The establishment of a limited company spv buy to let has been the inflection point in our investment strategy as we expanded our property portfolio from the two initial residential properties. Not only does this change the way we hold property, but it also formatively changes our long-term financial planning.
Frustration with the tax liabilities that came from accumulating more personal portfolio was the starting point for our journey. Almost 40% of our rental incomes disappeared down the tax pipe as we were earners in the higher band, thus limiting our possibilities for reinvestment and expansion. Upon discussion with the accountant, the realisation came that a special purpose vehicle gave a clear alternative.
Forming the company proved surprisingly simple. We registered it online with Companies House, making sure to select the appropriate SIC code (68209 – Other letting and operating of own or leased real estate) in order to correctly define the company’s purposes. The whole process took less than 48 hours and came to just £12 for basic registration, although we spent another £400 on professional advice to ensure everything was structured optimally.
Getting the finance through the SPV creates new barriers. Almost immediately, we learned that mortgages were offered less frequently, and the rates were typically 0.5-1% higher than personal buy-to-let rates. But it was easy to see that the offset was the huge tax benefits. With corporation tax at 19% against our personal rate of 40%, we retained a large portion of that rental profit for reinvestment.

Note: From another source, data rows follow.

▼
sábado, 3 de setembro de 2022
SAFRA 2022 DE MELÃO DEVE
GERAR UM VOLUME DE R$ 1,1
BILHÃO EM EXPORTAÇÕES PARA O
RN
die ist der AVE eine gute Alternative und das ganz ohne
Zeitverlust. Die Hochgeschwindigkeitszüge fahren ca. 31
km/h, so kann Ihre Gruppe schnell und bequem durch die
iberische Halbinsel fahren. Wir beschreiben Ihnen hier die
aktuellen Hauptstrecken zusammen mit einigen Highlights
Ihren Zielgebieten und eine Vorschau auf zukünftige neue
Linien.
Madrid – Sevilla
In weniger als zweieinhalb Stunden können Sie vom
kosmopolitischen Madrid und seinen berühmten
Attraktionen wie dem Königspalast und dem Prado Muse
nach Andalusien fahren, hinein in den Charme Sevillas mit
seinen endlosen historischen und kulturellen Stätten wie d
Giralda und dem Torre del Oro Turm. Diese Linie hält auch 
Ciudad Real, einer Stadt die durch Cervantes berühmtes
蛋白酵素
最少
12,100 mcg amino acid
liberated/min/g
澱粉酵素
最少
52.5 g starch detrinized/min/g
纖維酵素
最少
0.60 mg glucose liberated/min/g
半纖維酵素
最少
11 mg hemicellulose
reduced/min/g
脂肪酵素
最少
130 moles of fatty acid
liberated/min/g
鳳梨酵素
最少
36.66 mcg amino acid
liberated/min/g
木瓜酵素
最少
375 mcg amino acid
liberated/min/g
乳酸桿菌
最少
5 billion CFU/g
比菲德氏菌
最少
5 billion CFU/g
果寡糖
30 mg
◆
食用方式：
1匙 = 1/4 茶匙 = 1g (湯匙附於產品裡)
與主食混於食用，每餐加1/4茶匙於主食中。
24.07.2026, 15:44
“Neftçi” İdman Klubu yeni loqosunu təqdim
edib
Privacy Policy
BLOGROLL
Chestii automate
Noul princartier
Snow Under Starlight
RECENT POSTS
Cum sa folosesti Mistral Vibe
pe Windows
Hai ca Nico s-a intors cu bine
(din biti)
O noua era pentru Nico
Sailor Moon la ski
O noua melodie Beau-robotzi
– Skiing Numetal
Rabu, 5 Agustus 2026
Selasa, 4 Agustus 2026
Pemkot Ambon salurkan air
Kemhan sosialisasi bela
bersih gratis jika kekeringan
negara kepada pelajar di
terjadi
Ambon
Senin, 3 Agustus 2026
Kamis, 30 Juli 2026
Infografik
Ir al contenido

Initially, the administrative burden appeared daunting. Just while maintaining proper company accounts, filing confirmation statements, and following corporate governance procedures would add about 2-3 hours’ work each month, the discipline of the organisation has actually served to better our investment approach.

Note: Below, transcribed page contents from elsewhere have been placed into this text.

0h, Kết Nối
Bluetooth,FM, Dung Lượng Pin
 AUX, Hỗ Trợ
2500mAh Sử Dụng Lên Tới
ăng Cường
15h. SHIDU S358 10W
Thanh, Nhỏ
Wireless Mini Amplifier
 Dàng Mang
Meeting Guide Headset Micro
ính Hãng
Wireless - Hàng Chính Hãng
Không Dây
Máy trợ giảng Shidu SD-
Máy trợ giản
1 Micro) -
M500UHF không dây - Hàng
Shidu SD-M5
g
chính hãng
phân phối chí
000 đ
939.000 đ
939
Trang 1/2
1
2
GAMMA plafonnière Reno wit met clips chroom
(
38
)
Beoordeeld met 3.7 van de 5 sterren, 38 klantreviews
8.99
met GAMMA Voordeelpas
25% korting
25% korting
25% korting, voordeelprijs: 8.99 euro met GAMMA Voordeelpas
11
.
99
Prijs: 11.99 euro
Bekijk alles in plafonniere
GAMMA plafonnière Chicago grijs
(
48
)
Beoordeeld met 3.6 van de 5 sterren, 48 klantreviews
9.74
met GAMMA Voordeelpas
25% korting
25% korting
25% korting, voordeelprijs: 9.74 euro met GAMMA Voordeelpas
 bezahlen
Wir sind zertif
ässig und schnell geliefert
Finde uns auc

Perhaps most unexpectedly, it is going to put a clever classiness on our dealings with letting agents, maintenance contractors, and even tenants as the name of our SPV itself. Operating as a limited company has positioned us as professional investors rather than casual landlords, often resulting in more favorable treatment and opportunities.
Three years and four more properties down the line, this has become the foundation of what is now evolving into a family business. What began as a tax efficiency exercise has revealed itself to be a serious investment vehicle through which we will eventually involve our sons and daughters in wealth creation and management.
For anyone thinking of this route, we would advise them to keep their perspective to include not only the short-term tax benefits but also long-term structural benefits that a properly set up property SPV can provide.